RH – There’s no gender equity on a near dead planet. There’s no healthy economy on a near dead planet. There’s no human rights on a near dead planet. All of us need to throw our shoulders to the task at hand to prevent the collapse of our biosphere’s life support systems. This is fundamentally important. Anthropocentrism is an important concept to understand. It’s humanity’s self-centeredness, humanity’s sense that it is the center of the universe. While many exhibit this view, we are not the center of the universe. This planet and the other life forms on this planet can manage fine without us. It is of great import that we humans be good to each other. All of the issues you listed matter deeply. But we damn well better be good to the planet in the process of those struggles or we’re not going to have a chance to be good to each other.

GH – What can each of us as a planetary citizen do to help build a future that is worthy of our species?

RH – Declare your allegiance to the earth as a whole and become Earth citizens. You need no one’s permission. Just declare it now in your heart. That’s a good step in the right direction. Remember that individual action is important, but it alone will not get the job done. We need substantial public policy shifts with impact disclosure, ecological farming and a true cost economy. I’m a firm believer that it’s not just a bottom up or top down initiative. The great U-turn to a more socially just better world requires both. Typically we must have bottom up pressure to get the top down to move. Both must work hand in hand, because we have so little time to act.  It’s well past the 11th hour, right? It’s probably the 59th minute of the 11th hour. And so we need all hands on deck. We must put an ecologically informed and humanistic public back into public governance. Demand and foster wise governance where public policy enhances our relationship to the earth. Our social systems, our economic systems, our governance systems, our lifestyles, our consumption habits, our overall numbers; all these things need to be in sync with the ways of nature. My advisors suggest that this is what needs to be done: 

  • Degrow the Economy 6%/year: Begin the public cultural, social, and economic discussions and formal planning necessary to reduce fossil energy and material consumption (economic throughput) by up to about 70 percent globally (80 in higher-income and 50 in lower-income countries respectively).
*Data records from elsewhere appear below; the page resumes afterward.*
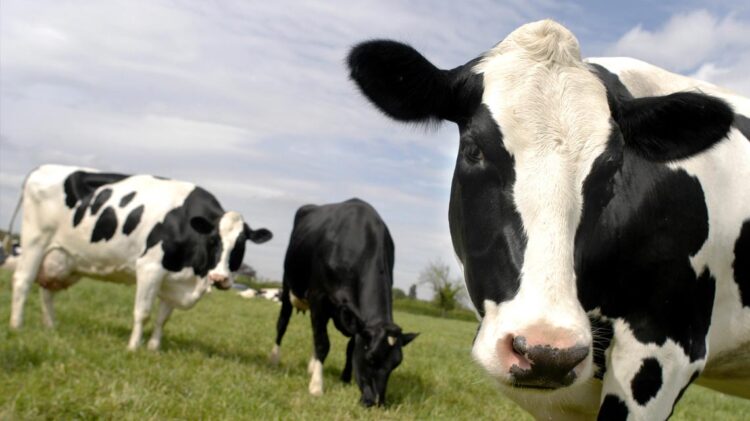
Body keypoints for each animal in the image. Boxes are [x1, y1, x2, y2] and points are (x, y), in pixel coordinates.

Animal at [8, 164, 272, 350]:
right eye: (213, 240)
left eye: (241, 244)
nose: (219, 278)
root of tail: (43, 168)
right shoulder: (150, 267)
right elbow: (143, 312)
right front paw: (134, 347)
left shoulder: (174, 279)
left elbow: (163, 318)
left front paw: (154, 347)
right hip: (35, 240)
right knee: (22, 281)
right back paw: (16, 326)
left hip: (62, 258)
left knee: (47, 291)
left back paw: (51, 327)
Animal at [269, 198, 417, 407]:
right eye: (371, 359)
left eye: (396, 364)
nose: (377, 402)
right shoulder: (318, 298)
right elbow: (323, 344)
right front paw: (316, 386)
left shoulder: (356, 319)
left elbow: (349, 347)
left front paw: (345, 378)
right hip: (287, 284)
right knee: (282, 323)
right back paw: (275, 358)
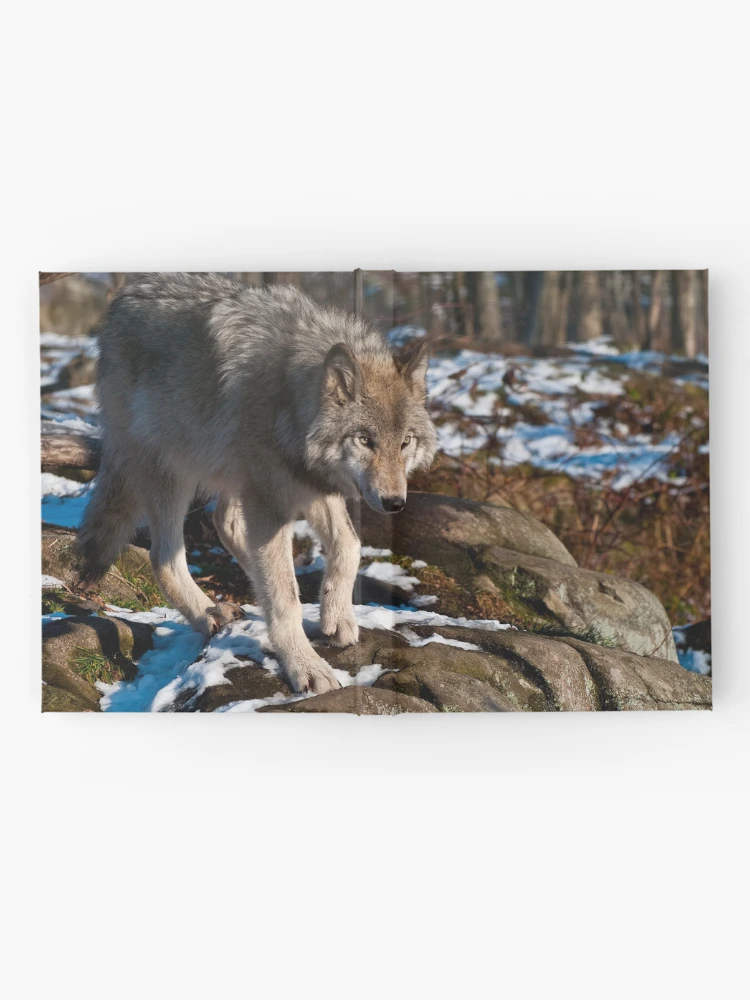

This is consistent with achieving the IPCC (2018) goal of almost 50 percent fewer carbon emissions by 2030 and requires 6 percent per year reductions beginning immediately.
  • Overconsumption Reduction: A one-earth lifestyle for today’s population requires that humans living like contemporary North America learn to thrive with about 80% less strain on the biocapacity of productive land.
  • Numbers Reduction: Recognize that Earth is over-populated even at average material consumption. Implement a global fertility strategy to humanistically reduce the population to the 2-3 billion people that might be able to live in material comfort on this already much-damaged planet Earth.

Implementation of the above objectives requires ending of much of the current market economy and today’s style of consumption and waste. Even imagining such a major, disruptive shift carried out effectively is testing. Yet, this is where we are at. Expect that many more will embrace this reality over the next 3-7 years. Quite small economies powered by renewables with judicious use of fossil fuels for agriculture, other key industries and first responders is a worthy pursuit. If things unravel fast, community-led bioregional agriculture and compassion to neighbors may be needed. Remember that it is preparation that counters fear. Simple happy talk solutions are not helpful. It is important that we live kindly with our neighbors close and far. Remember that the web of life is your closest neighbor.


Randy Hayes is Founder of the Rainforest Action Network, and Advisor to the World Future Council.


Geoffrey Holland is a Portland, Oregon based writer/producer, and principal author of The Hydrogen Age, Gibbs-Smith Publishing, 2007.